You can also evaluate other data, like local or industry-wide unemployment rates, to help you see if there are factors that could impact how much people spend on your products in the future.
You can also evaluate other data, like local or industry-wide unemployment rates, to help you see if there are factors that could impact how much people spend on your products in the future.
As a rule of thumb, the higher the unemployment rate is in your area and your industry, the more likely it is that some customers will be unable to afford to shop online as much. In this case, you may consider lowering prices for specific products or services until things improve (assuming your margins will still allow for it).
You might also want to add recession-proof items to your product lineup, including:
Baby items.
Sports/home gym equipment
Health supplements
Makeup
Bulk food products
Consumer staples
Compare lagging economic indicators with your own sales data from the months before an economic downturn to see whether this is an accurate way to evaluate future performance.
Use forecasted GDP trends and other lagging indicators as a baseline for your sales forecasts, but don't rely on them exclusively.
See if there are any patterns in your business that you can use to adjust your forecasts for more accurate predictions.
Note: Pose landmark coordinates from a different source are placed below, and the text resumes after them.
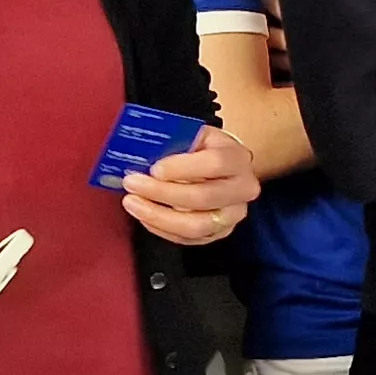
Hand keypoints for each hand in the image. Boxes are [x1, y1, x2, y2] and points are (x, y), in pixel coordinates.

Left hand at [124, 124, 259, 244]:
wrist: (225, 167)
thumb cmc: (205, 149)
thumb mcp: (195, 134)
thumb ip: (175, 140)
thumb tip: (142, 151)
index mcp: (237, 158)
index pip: (215, 164)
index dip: (182, 168)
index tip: (154, 169)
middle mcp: (242, 188)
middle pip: (203, 198)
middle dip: (162, 193)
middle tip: (133, 184)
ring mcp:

For example, maybe your product is more prevalent during tax season than at other times of the year, or perhaps you have an annual sale that boosts sales by 10%.
Determine out how much sales might drop.
Start by estimating how much your annual sales have been at their highest, then calculate the decline in sales for each month since that time. If you can give an exact number for each month's decline, remarkable; if not, try to estimate your best guess as to what the decline was thus far. This will help you understand where you stand today and how far you have yet to go before reaching a state of equilibrium with your current business model.
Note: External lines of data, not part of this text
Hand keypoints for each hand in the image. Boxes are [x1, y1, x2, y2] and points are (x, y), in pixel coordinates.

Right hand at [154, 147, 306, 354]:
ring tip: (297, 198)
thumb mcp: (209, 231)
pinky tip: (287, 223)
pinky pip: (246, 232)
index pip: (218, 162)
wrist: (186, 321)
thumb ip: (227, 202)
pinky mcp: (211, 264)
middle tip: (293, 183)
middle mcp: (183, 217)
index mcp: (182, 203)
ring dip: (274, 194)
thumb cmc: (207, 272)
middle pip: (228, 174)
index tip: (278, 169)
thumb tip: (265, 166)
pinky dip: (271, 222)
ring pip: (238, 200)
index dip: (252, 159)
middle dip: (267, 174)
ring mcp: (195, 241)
Now that you know how many units you've sold per year over the last two years on average (and also what percentage of those were during recessions), use these data points as benchmarks for determining how much money may come into your store during this recessionary period—and when it might finally end.
Forecast ongoing revenues
Suppose you expect that your sales number will stay steady during a recession. In that case, you're looking at ongoing performance for the foreseeable future (best-case scenario) until something else impacts your numbers (maybe another unforeseen circumstance like a pandemic and various controls put in place that impact shopping habits). During a recession, effective inventory management is a must.
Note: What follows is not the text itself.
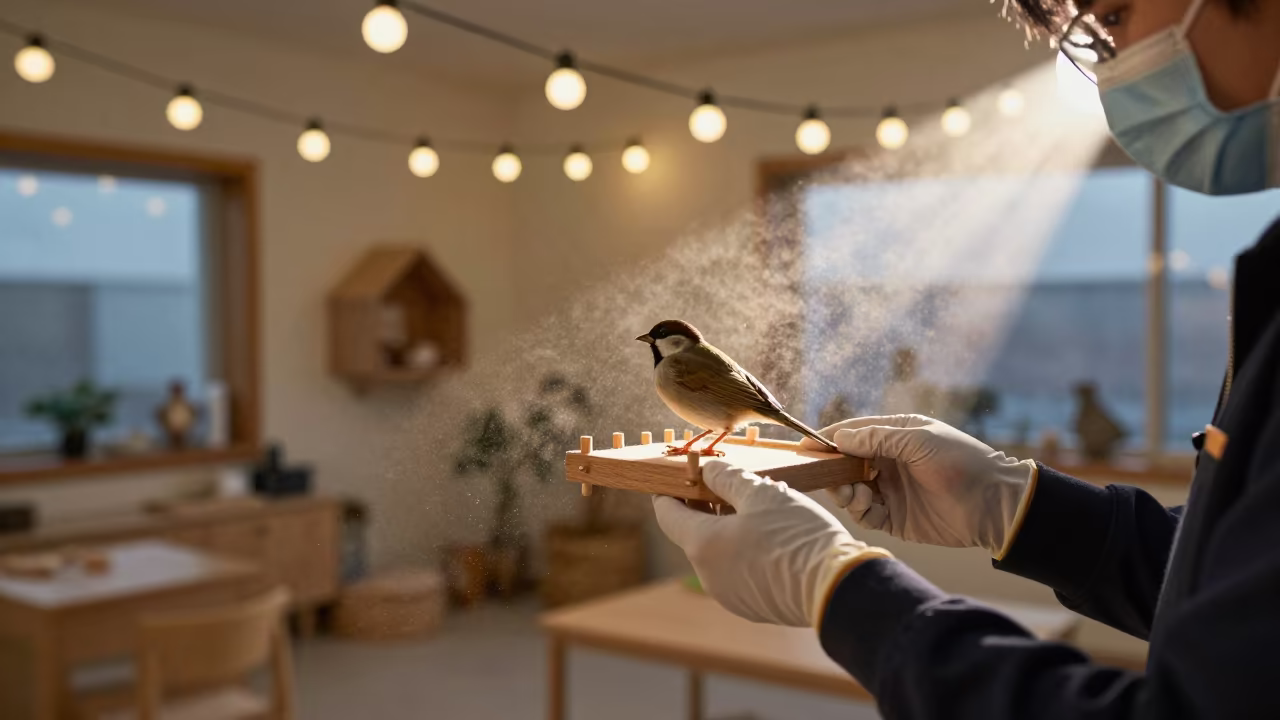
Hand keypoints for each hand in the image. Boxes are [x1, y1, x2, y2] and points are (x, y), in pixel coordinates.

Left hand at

In a more realistic course of events, COVID may not have had much impact on sales, but it could have caused some people to hold off on purchasing things they were thinking about buying. That delay has made them less likely to buy at all—which is possible if we assume other factors are weighing in against your best-case scenario.
Estimate a realistic dip
There are dozens of reasons your sales could decline, such as an increase in competition or shifts within your market. To illustrate, maybe you find out that one of your best customers has gone out of business and no longer buys from you, which would result in fewer transactions overall.
On the other hand, maybe you raised your prices by 10%, and your customers leave in droves because they can buy your products elsewhere for less (or even free).
Final thought
The best way to prepare for an expected decrease in sales is by looking at your past performance during a similar economic downturn. If you see negative changes, it's time to get creative! Consider your options and think about how they might affect revenue over time. Some things that work well are offering discounts on products or services, adding new features to existing ones, integrating recession-proof items such as consumer staples, or truncating your product lineup.